A cat that has white mittens, for instance, is often
inordinately vain, and keeps them in the most immaculate state of
cleanliness.
CHAPTER XIV
CONCERNING CAT LANGUAGE
Montaigne it was who said: "We have some intelligence of their senses:
so have also the beasts of ours in much the same measure. They flatter
us, menace us, need us, and we them. It is manifestly evident that there
is among them a full and entire communication, and that they understand
each other."
That this applies to cats is certainly true.
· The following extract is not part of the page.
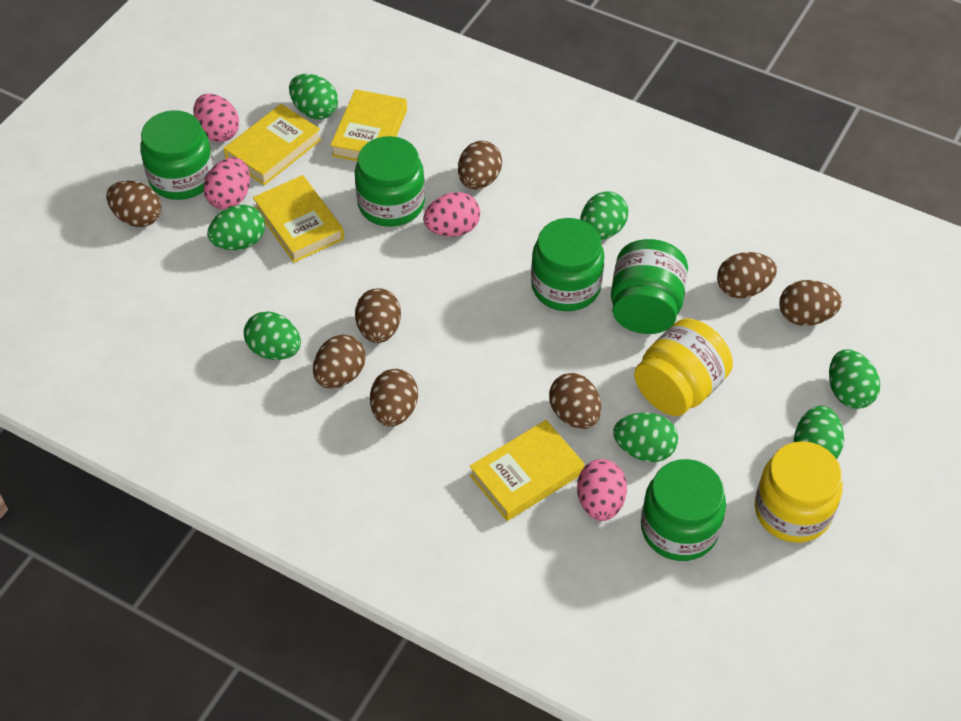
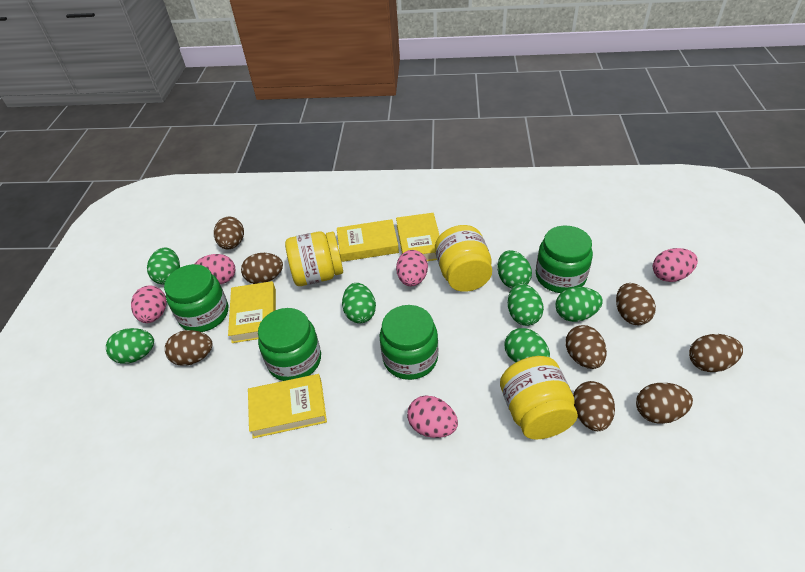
green jar: [140,110,214,200] [355,136,425,227] [531,218,605,311] [611,239,688,334] [641,459,726,561] = 5 -> [164,264,228,332] [258,308,321,381] [380,305,438,380] [536,226,593,293] = 4
pink egg: [193,94,239,142] [204,157,250,210] [423,192,480,237] [577,459,627,521] = 4 -> [131,285,167,323] [194,254,235,284] [396,250,428,286] [407,396,458,438] [653,248,698,282] = 5
yellow jar: [634,319,733,416] [755,441,843,543] = 2 -> [285,231,343,286] [435,225,492,292] [500,356,578,439] = 3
Did you ever notice how a
mother cat talks to her children, and simply by the utterances of her
voice induces them to abandon their play and go with her, sometimes with
the greatest reluctance, to some place that suited her whim--or her
wisdom?
Dupont de Nemours, a naturalist of the eighteenth century, made himself
ridiculous in the eyes of his compatriots by seeking to penetrate the
mysteries of animal language. "Those who utter sounds," he affirmed,
"attach significance to them; their fellows do the same, and those
sounds originally inspired by passion and repeated under similar
recurrent circumstances, become the abiding expressions of the passions
that gave rise to them."
Fortified by this theory he devoted a couple of years to the study of
crow language, and made himself ridiculous in the eyes of his
adversaries by attempting to translate a nightingale's song.